One way to look at beginning inventory is to carry closing inventory over. For example, if a store that sells widgets and gadgets conducts accounting on a monthly basis and closes June with 15 widgets and 20 gadgets in stock, this would be the beginning inventory for July. Stores can find their closing inventory by seeing how many products they started with and subtracting sales or by manually counting the inventory.
However, the situation may be more complicated. Sometimes items are taken out of inventory because they expire, are stolen, or are damaged. Others may be added as a result of product returns. As a result, adjusting entries need to be made in order to keep inventory entries accurate. While one stray item might not be a cause for concern in the long term, when changes to inventory are not logged, this can result in increasing discrepancies that lead to confusion.
As a result, when stores come up with a beginning inventory, they consider not just the sales from the last period, but the actual inventory on hand as reflected by adjusting entries to remove or add items. Periodically, a store may close for a manual inventory in which everything in the store is counted and logged for the purpose of reconciling the inventory as recorded with the inventory that actually exists.
Also known as opening stock, the beginning inventory also has what is known as a book value, a reflection of the value of the inventory in stock. This value becomes important in situations like insurance claims, where stores must be able to show how much they lost in order to get compensation from an insurance company. As stores monitor their inventory, some of the things they look for include high theft rates, low inventory turnover that suggests that an item is unpopular, and losses incurred as a result of having to discount inventory. When items are sold on sale, the store may not break even on a product, and it will need to consider whether or not it wants to reorder that particular product.

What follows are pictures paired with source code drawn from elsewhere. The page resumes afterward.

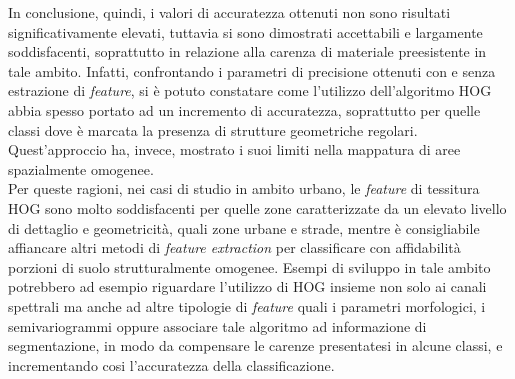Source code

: In conclusione, quindi, i valori di accuratezza ottenuti non sono risultati significativamente elevati, tuttavia si sono dimostrati accettabili e largamente soddisfacenti, soprattutto in relazione alla carenza di materiale preesistente in tale ambito. 
Infatti, confrontando i parametri di precisione ottenuti con e senza estrazione di \emph{feature}, si è potuto constatare come l'utilizzo dell'algoritmo HOG abbia spesso portato ad un incremento di accuratezza, soprattutto per quelle classi dove è marcata la presenza di strutture geometriche regolari. 
Quest'approccio ha, invece, mostrato i suoi limiti nella mappatura di aree spazialmente omogenee.\\
Per queste ragioni, nei casi di studio in ambito urbano, le \emph{feature} di tessitura HOG sono molto soddisfacenti per quelle zone caratterizzate da un elevato livello di dettaglio e geometricità, quali zone urbane e strade, mentre è consigliabile affiancare altri metodi di \emph{feature extraction} per classificare con affidabilità porzioni di suolo strutturalmente omogenee. Esempi di sviluppo in tale ambito potrebbero ad esempio riguardare l'utilizzo di HOG insieme non solo ai canali spettrali ma anche ad altre tipologie di \emph{feature} quali i parametri morfologici, i semivariogrammi oppure associare tale algoritmo ad informazione di segmentazione, in modo da compensare le carenze presentatesi in alcune classi, e incrementando cosi l'accuratezza della classificazione.

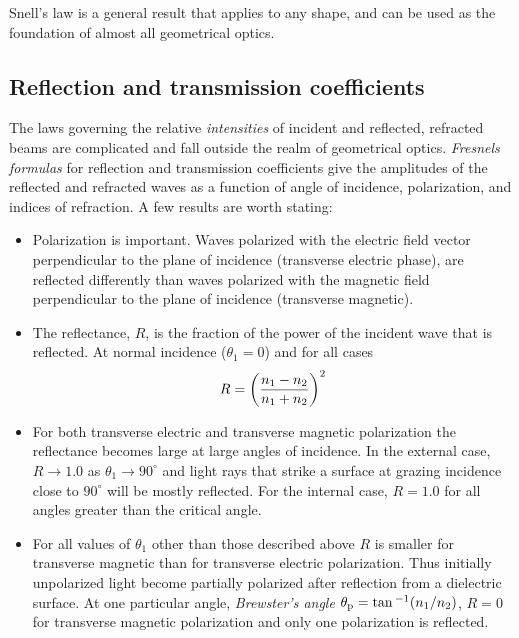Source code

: Snell's law is a general result that applies to any shape, and can be used as the foundation of 
almost all geometrical optics.

\subsection{Reflection and transmission coefficients}

The laws governing the relative {\it intensities} of incident and
reflected, refracted beams are complicated and fall outside the realm
of geometrical optics. {\it Fresnels formulas} for reflection and
transmission coefficients give the amplitudes of the reflected and
refracted waves as a function of angle of incidence, polarization, and
indices of refraction. A few results are worth stating:
\begin{itemize}
\item Polarization is important. Waves polarized with the electric
  field vector perpendicular to the plane of incidence (transverse
  electric phase), are reflected differently than waves polarized with
  the magnetic field perpendicular to the plane of incidence
  (transverse magnetic).
\item The reflectance, $R$, is the fraction of the power of the
  incident wave that is reflected. At normal incidence ($\theta_1=0$)
  and for all cases \[ R=\left({n_1-n_2\over n_1+n_2}\right)^2 \]
\item For both transverse electric and transverse magnetic
  polarization the reflectance becomes large at large angles of
  incidence. In the external case, $R\rightarrow 1.0$ as
  $\theta_1\rightarrow 90^{\circ}$ and light rays that strike a
  surface at grazing incidence close to $90^{\circ}$ will be mostly
  reflected. For the internal case, $R=1.0$ for all angles greater
  than the critical angle.
\item For all values of $\theta_1$ other than those described above
  $R$ is smaller for transverse magnetic than for transverse electric
  polarization. Thus initially unpolarized light become partially
  polarized after reflection from a dielectric surface. At one
  particular angle, {\it Brewster's angle} $\theta_{\rm
    p}=\tan{^{-1}({n_1/n_2})}$, $R=0$ for transverse magnetic
  polarization and only one polarization is reflected.
\end{itemize}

I sell handmade jewelry online, and every month I take a beginning inventory count of my jewelry and supplies. For those of you who run very small online businesses, I think the best business inventory software is just a simple spreadsheet program, like Excel. Free ones work perfectly, too.
Spreadsheet programs add your totals up for you, so all you have to do is input the amount totals and the price per item and you’ll get a pretty good idea of what you need to order for the month, and what you have too much of.
About once every quarter, an inventory service company comes in and does a manual count on every single item in our store. I work for a huge grocery store that has hundreds of items in it.
It’s amazing to see that skilled team of 15 people come in with their hand scanners and count everything in just a few hours!
I’ve worked in retail for almost a decade, and I believe a manual count is the only way to get an accurate beginning inventory if you’re in a retail business. Like the article says, you have to account for returned and damaged products, expired goods, and even stolen merchandise.
You also have to account for lost merchandise, which gets accidentally thrown away or pushed underneath shelving by careless employees and customers.
With all the things that can happen to merchandise, I think you can’t possibly get an accurate opening inventory count in any other way.